Memory systems (like Claude’s memory, ChatGPT’s memory, or community tools like OpenClaw’s memory.md) accumulate facts as text. But they’re flat, non-evolving, and don’t compress or abstract.
Fine-tuning updates model weights with new data. But it’s a batch process — you can’t fine-tune a model continuously in real-time as a user works.
The gap between what exists and the LMM vision is primarily an infrastructure problem:
Real-time weight updates: We need the ability to update a model’s weights incrementally, with varying learning rates, without catastrophic forgetting. This is a hard but tractable ML problem.
Salience estimation: We need a mechanism to determine how much each piece of information matters. This could itself be a learned function.
Query interface: The working model needs a way to “ask” the memory model for relevant context, and the memory model needs to generate it in a format the working model can use in its context window.

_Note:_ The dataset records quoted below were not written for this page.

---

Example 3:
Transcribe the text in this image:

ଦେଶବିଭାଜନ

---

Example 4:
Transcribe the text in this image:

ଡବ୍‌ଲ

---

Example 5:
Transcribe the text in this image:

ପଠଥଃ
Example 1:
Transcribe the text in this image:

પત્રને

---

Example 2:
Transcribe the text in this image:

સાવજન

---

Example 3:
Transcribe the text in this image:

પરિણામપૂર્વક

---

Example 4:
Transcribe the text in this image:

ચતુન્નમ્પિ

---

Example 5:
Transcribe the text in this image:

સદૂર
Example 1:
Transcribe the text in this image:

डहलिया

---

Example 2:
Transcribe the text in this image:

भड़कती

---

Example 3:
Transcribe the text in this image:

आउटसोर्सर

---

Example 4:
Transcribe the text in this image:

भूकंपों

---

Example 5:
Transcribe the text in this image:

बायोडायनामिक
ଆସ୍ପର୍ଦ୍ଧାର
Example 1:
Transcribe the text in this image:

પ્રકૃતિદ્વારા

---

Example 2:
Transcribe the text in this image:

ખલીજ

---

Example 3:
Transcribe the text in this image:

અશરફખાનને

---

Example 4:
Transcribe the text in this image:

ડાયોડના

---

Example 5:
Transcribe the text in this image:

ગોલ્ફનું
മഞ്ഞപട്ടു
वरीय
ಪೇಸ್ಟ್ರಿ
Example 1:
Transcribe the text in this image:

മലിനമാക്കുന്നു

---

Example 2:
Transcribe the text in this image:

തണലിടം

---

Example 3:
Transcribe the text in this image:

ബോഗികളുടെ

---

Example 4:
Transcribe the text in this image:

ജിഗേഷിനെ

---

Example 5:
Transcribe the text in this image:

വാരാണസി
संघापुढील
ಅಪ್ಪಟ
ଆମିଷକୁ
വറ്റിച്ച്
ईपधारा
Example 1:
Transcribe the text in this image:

Graceful degradation: When the memory model doesn’t have relevant information, it should say so rather than hallucinate context (though, to be fair, human memory hasn’t fully solved this problem either).
Where This Goes
If this architecture works, the implications are significant:
For developers: Claude Code (or its successors) wouldn’t just scan your repo — it would deeply and continuously understand your repo, the way a senior engineer knows a codebase they’ve worked on for years, rather than through manually editing or prompting an LLM to update CLAUDE.md and memory.md files — an approach that fundamentally doesn’t scale.
For knowledge work: Your AI assistant wouldn’t need to be re-briefed every session. It would carry genuine institutional knowledge, accumulated over months of collaboration.
For the industry: The race might shift from “biggest context window” to “best memory architecture.” A model with 200K context but brilliant memory could outperform one with 2M context but no memory — just as a modern CPU with a good cache hierarchy outperforms one that tries to put everything in registers.
The next breakthrough in LLMs might not be about making the CPU faster or the registers bigger. It might be about finally giving them a real memory system.